A Justiça deve ser vendada?
por Osório Barbosa
Deus (ou o acaso), para mim, sem dúvidas Deus, nos deu cinco sentidos,
mas ao longo dos anos os cultores do Direito (profissão que ora abraço
com todas as forças do meu corpo e da minha alma) vêm desprezando um
desses sentidos, qual seja, a visão, que se não é o mais importante para
o ser humano se conduzir na vida, é dos mais importantes.
Sempre que olhamos a imagem de Thêmis (a deusa que personifica a
Justiça) , vemos que ela está com uma venda sobre os olhos. Alega-se
que isso é para que ela não distinga, em seus julgamentos, entre o pobre
e o rico, o forte o fraco, o homem e a mulher etc.

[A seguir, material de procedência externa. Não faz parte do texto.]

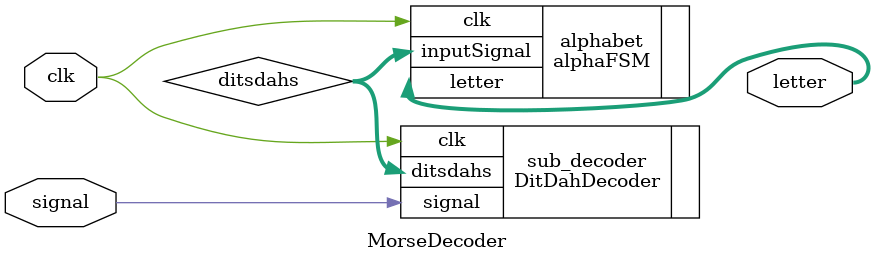
<source format=v>
`ifndef MORSE
`define MORSE

`include "DitDahDecoder.v"
`include "alphabetMachine.v"

module MorseDecoder
#(parameter WIDTH=27)
  (
    output [7:0] letter,
    input signal,
    input clk
  );

    wire [2:0] ditsdahs;

    // Instantiate translater from 1s and 0s to dits, dahs, spaces, and gaps
    DitDahDecoder #(WIDTH) sub_decoder(.ditsdahs(ditsdahs),
                                       .signal(signal),
                                       .clk(clk));

    alphaFSM alphabet(.letter(letter),
                      .inputSignal(ditsdahs),
                      .clk(clk));

endmodule // MorseDecoder
`endif

</source>
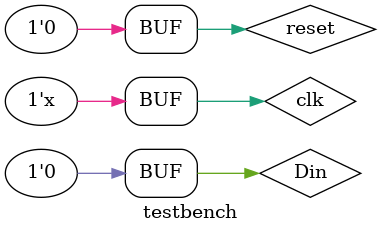
<source format=v>
`timescale 1ns/100ps

module testbench;
reg clk,reset;
reg Din;
wire Dout;
parameter DELY=50;

xulie_1110 u1(reset,clk,Din,Dout);
always#(DELY/2)clk=~clk;

initial
    begin
        clk=0;
        reset=0;
    end

initial
    begin
        Din=0;


    #50 Din=0;
    #50 Din=1;
    #50 Din=0;
    #50 Din=1;
    #50 Din=1;
    #50 Din=1;
    #50 Din=1;
    #50 Din=1;
    #50 Din=0;
    #50 Din=1; 
    #50 Din=1;
    #50 Din=1;
    #50 Din=0;
    #50 Din=1;
    #50 Din=0;
    #50 Din=0;
    

    end

endmodule

</source>
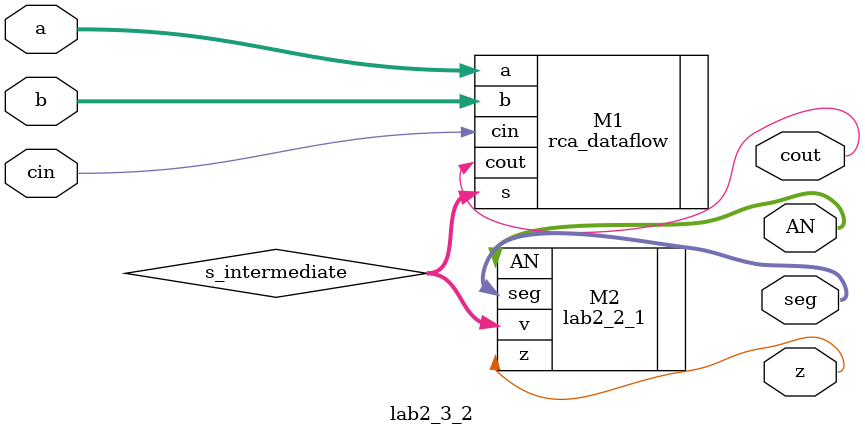
<source format=v>
module lab2_3_2(
    input [3:0] a,
    input [3:0] b,
    input cin,
    output cout,
    output [6:0] seg,
    output [7:0] AN,
    output z
    );
    wire [3:0] s_intermediate;
    rca_dataflow M1(.a(a), .b(b), .cin(cin), .cout(cout), .s(s_intermediate));
    lab2_2_1 M2 (.v(s_intermediate), .z(z), .seg(seg), .AN(AN));
endmodule

</source>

Posso eu, na nova e querida profissão que irei abraçar, desprezar esse
sentido tão importante ao conhecimento e à percepção do mundo que me
cerca?
Como distinguirei entre o forte e o fraco se não posso vê-los? Devo
para tanto apenas acreditar no que os outros me dizem? Ou melhor seria
que eu mesmo buscasse diretamente o conhecimento que me chega pela boa
vontade de terceiros?
O que é a riqueza se não entendida em seu sentido prático?
O que é o homem e o que é a mulher, se não posso tocá-los?
Somente por intermédio da visão seremos capazes de conhecer as dores e
as vicissitudes que acometem nossos semelhantes, e partir daí, num
exercício de transmudação, compreendê-las, para, num passo seguinte,
contribuir, pela ação, para que possam ser vencidas.
O sábio Anaxágoras já dizia que: “é devido à debilidade dos nossos
sentidos que não somos capazes de distinguir a verdade”.
Ora, aceitando-se essa lição, que já ultrapassa milênios, posso
concluir que, se com os cinco sentidos já não sou capaz de distinguir a
verdade, como poderei fazê-lo com apenas quatro?
Trago essas considerações para compartilhar com todos as dúvidas que me
assaltam o espírito quando penso que, em breve, estarei distribuindo, ou
contribuindo, para a distribuição da Justiça, e nesse propósito estou me
predispondo a ser completo, a procurar em cada um dos átomos que me
compõem a matéria e na mais recôndita expressão de minha mente a
forma exata de preencher esse valor que deve ser a meta de cada um
daqueles que se dizem humanos.
Para isso peço a Deus que conserve meus cinco sentidos, pois preciso de
todos eles integralmente, em especial da visão, a fim de que eu possa
ver para encontrar onde está qualquer injustiça, assim combatê-la com
todas as armas que me forem fornecidas, arrostando-a sem temor, pois
estarei seguindo um outro sentimento, a piedade, pois somente o homem
piedoso, que se condói com o sofrimento de seu par, é capaz de ser
justo.
Eu só tenho significado na alteridade, em vendo para sentir a injustiça
que pesa sobre o outro, pois só assim serei capaz de bem agir em defesa
de meu semelhante.
Ver é compreender!
Somente compreenderei beleza quando meus olhos forem capazes de captar
a luz que traz o seu reflexo.
Por tudo isso, conclamo-os a, desde já, incluirmos em nossa missão a
defesa dessa injustiçada, a visão, pois assim estaremos iniciando nossa
jornada pela defesa de nós mesmos, que é a defesa mais árdua que pode
enfrentar um causídico, pois é quase impossível ser imparcial consigo
próprio. E se soubermos sê-lo, seremos também com todos os demais.